**ESTRATTO**
☆ ☆ ☆ ☆ ☆

Con la sua settima puntata, il 24 aprile, si è concluso il podcast La confessione, l’inchiesta dei giornalisti Stefano Feltri, Giorgio Meletti e Federica Tourn a proposito di un caso di abuso nella diocesi di Enna.
Forse, fino a qui, il silenzio del mondo ecclesiale di fronte al racconto era dovuto: il format prevedeva un percorso articolato ed è sempre buona cosa lasciare che un discorso si concluda. Mi pare però inevitabile che si apra, ora, il tempo della risposta.
Abusi e parole abusate
Immagino esistano alcune obiezioni. Per esempio, immagino che qualcuno ritenga che la Chiesa non debba inseguire un’inchiesta giornalistica, tanto più se costruita attorno a un singolo caso. Immagino che alcuni preferirebbero attendere l’ultima parola della magistratura, visto che il caso è giunto solo alla condanna in primo grado.
Credo, però, che un’obiezione sostanziale riguardi la diffusione del dialogo privato tra l’imputato e il suo vescovo, una telefonata che non è frutto di un’intercettazione da parte degli inquirenti, ma è stata registrata dal prete stesso e acquisita dai magistrati attraverso il sequestro del suo telefono cellulare.
Al di là del processo penale, è questa telefonata il cuore dell’inchiesta giornalistica: svela non solo le intenzioni, ma il anche linguaggio con cui il vescovo articola le ragioni delle sue scelte. Ascoltarla è un colpo allo stomaco e, terminato il podcast, resta una ferita difficile da rimarginare, soprattutto per un credente: alcune tra le parole più preziose del discorso cristiano (santità, provvidenza, rapporto filiale) risuonano in un modo talmente sinistro da far male.

☆ ☆ ☆ ☆ ☆

**ATTIVITÀ 1**
Indica se ciascuna affermazione concorda con l'estratto, rispondendo sì o no e citando esattamente le parole dell'estratto che lo stabiliscono: (a) il podcast si è concluso con la settima puntata; (b) la telefonata tra l'imputato e il vescovo è frutto di un'intercettazione degli inquirenti; (c) il caso è già arrivato a una sentenza definitiva.

**VOCI DEL DATASET**
☆ ☆ ☆ ☆ ☆

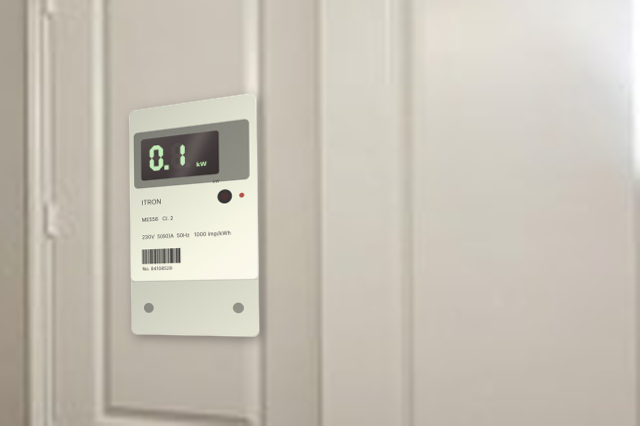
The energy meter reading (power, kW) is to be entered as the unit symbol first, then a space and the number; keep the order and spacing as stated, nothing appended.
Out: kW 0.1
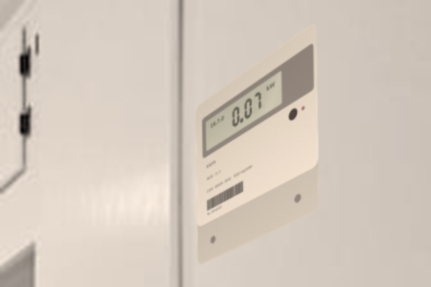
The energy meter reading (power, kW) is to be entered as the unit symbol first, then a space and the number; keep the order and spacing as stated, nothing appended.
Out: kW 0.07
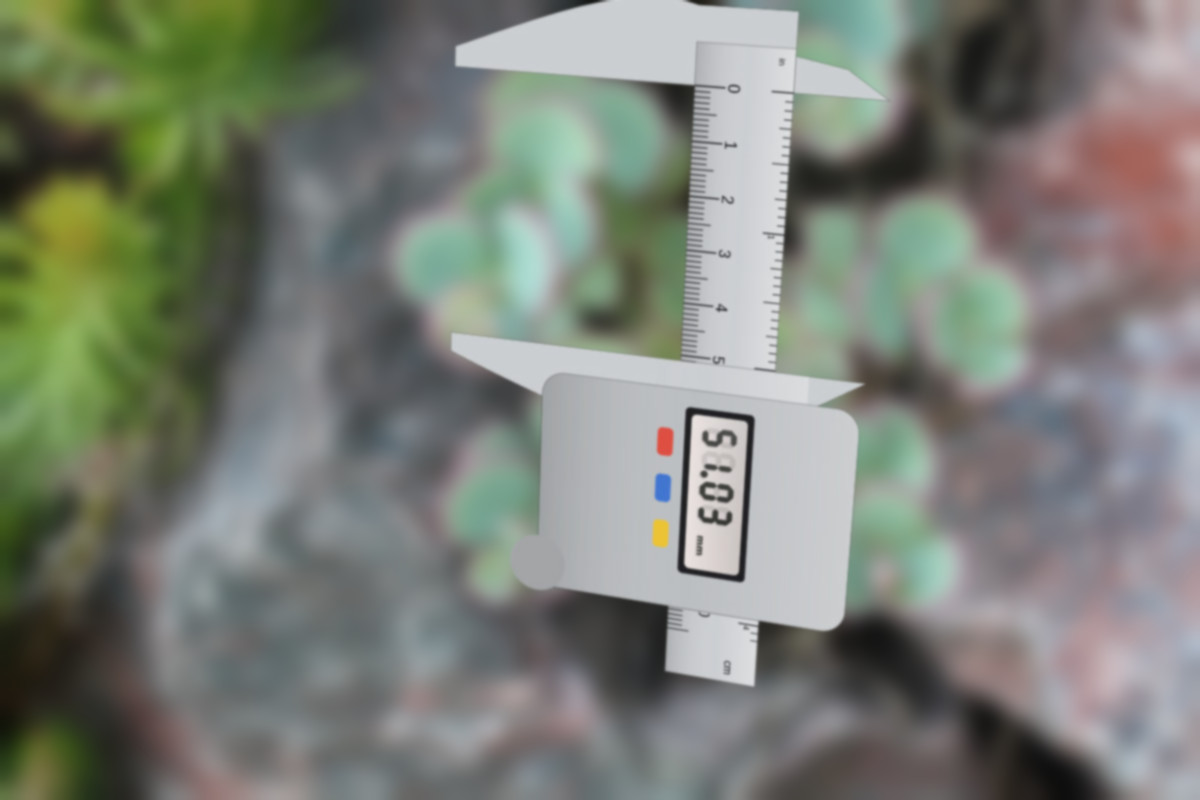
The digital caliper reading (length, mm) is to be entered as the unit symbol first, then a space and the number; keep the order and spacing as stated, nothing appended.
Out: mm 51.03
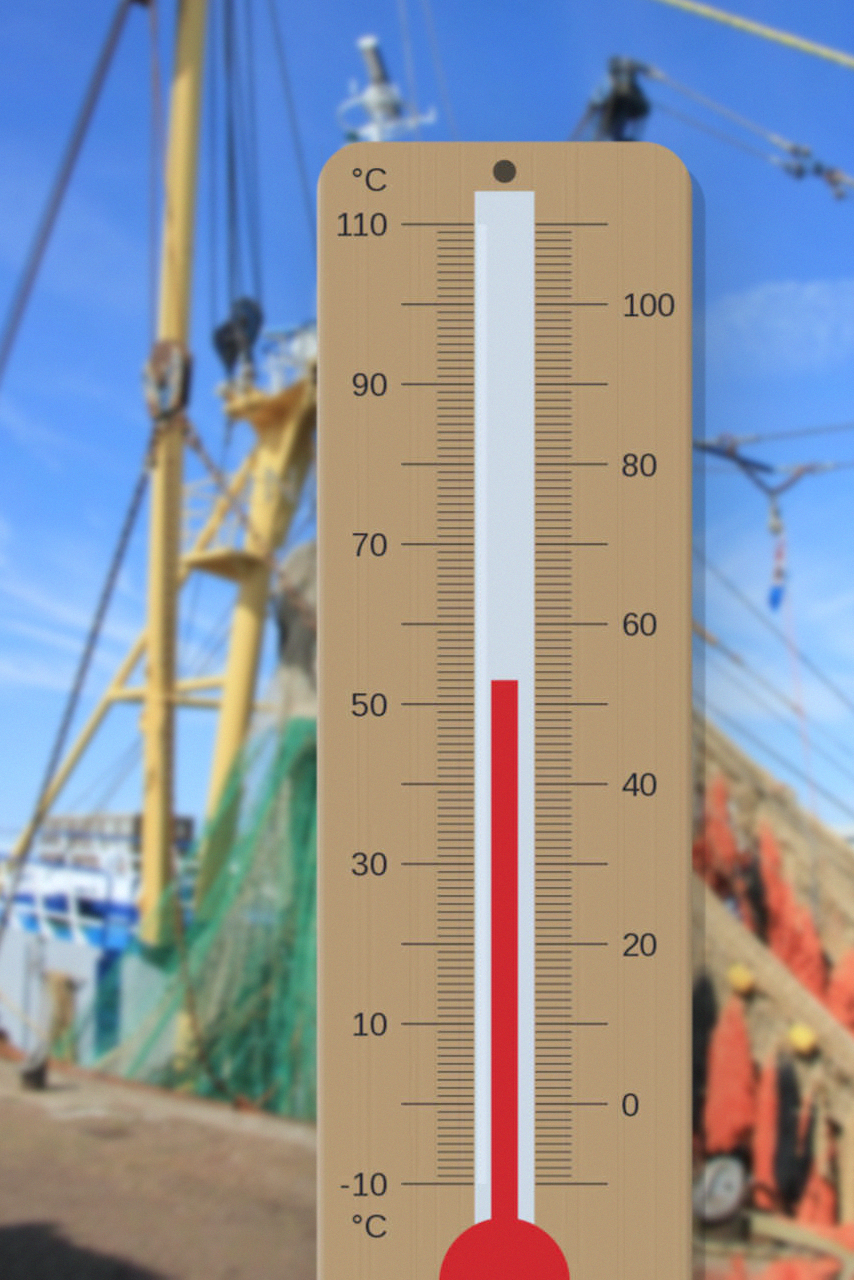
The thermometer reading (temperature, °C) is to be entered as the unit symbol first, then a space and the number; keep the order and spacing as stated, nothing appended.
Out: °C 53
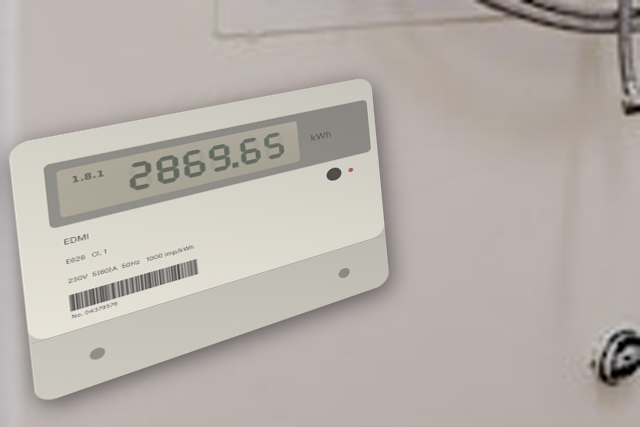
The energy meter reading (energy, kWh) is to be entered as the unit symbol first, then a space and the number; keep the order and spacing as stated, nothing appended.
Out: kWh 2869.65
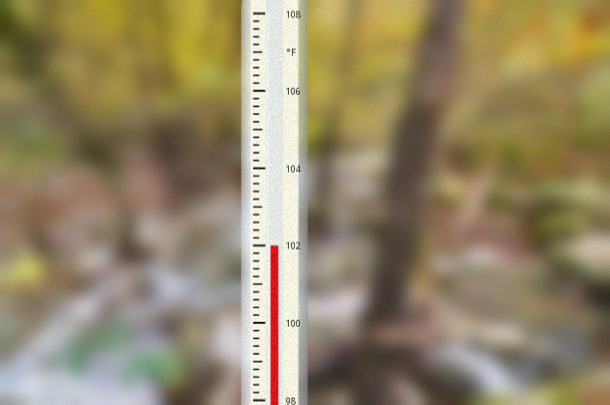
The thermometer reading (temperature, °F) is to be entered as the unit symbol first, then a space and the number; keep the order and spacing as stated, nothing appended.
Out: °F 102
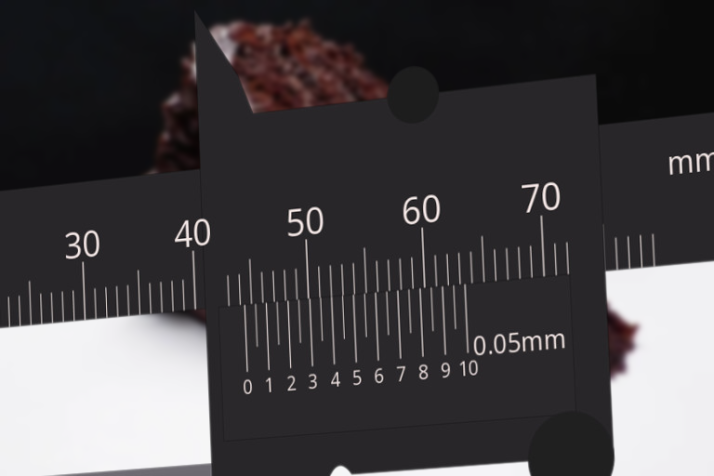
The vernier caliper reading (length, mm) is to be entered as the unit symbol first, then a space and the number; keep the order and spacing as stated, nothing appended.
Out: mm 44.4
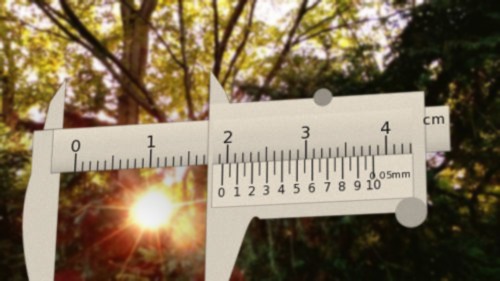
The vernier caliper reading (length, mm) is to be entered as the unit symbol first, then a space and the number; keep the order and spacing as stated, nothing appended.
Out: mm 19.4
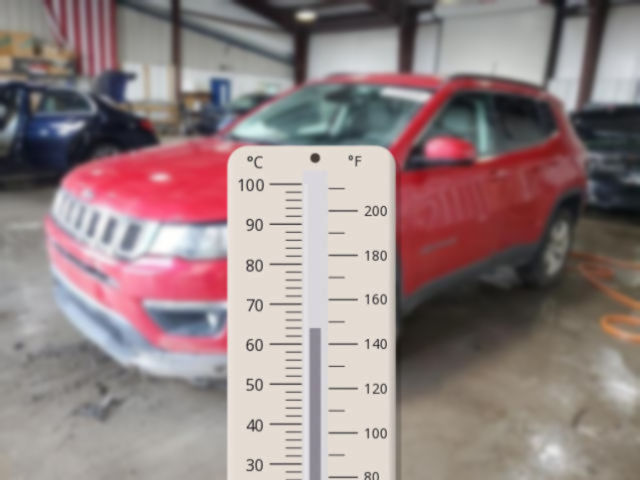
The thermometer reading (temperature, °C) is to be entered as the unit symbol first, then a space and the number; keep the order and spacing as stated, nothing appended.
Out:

☆ ☆ ☆ ☆ ☆

**ATTIVITÀ 2**
Riporta senza alcuna modifica la parte delle voci che si apre con la riga contenente "The digital caliper" e prosegue fino alla fine delle voci, estremi inclusi. Lascia fuori le immagini.

**RISPOSTA SCRITTA 1**
(a) Sì: «Con la sua settima puntata, il 24 aprile, si è concluso il podcast La confessione».
(b) No: «una telefonata che non è frutto di un’intercettazione da parte degli inquirenti, ma è stata registrata dal prete stesso».
(c) No: «il caso è giunto solo alla condanna in primo grado».

**RISPOSTA SCRITTA 2**
The digital caliper reading (length, mm) is to be entered as the unit symbol first, then a space and the number; keep the order and spacing as stated, nothing appended.
Out: mm 51.03
The thermometer reading (temperature, °C) is to be entered as the unit symbol first, then a space and the number; keep the order and spacing as stated, nothing appended.
Out: °C 53
The energy meter reading (energy, kWh) is to be entered as the unit symbol first, then a space and the number; keep the order and spacing as stated, nothing appended.
Out: kWh 2869.65
The thermometer reading (temperature, °F) is to be entered as the unit symbol first, then a space and the number; keep the order and spacing as stated, nothing appended.
Out: °F 102
The vernier caliper reading (length, mm) is to be entered as the unit symbol first, then a space and the number; keep the order and spacing as stated, nothing appended.
Out: mm 44.4
The vernier caliper reading (length, mm) is to be entered as the unit symbol first, then a space and the number; keep the order and spacing as stated, nothing appended.
Out: mm 19.4
The thermometer reading (temperature, °C) is to be entered as the unit symbol first, then a space and the number; keep the order and spacing as stated, nothing appended.
Out:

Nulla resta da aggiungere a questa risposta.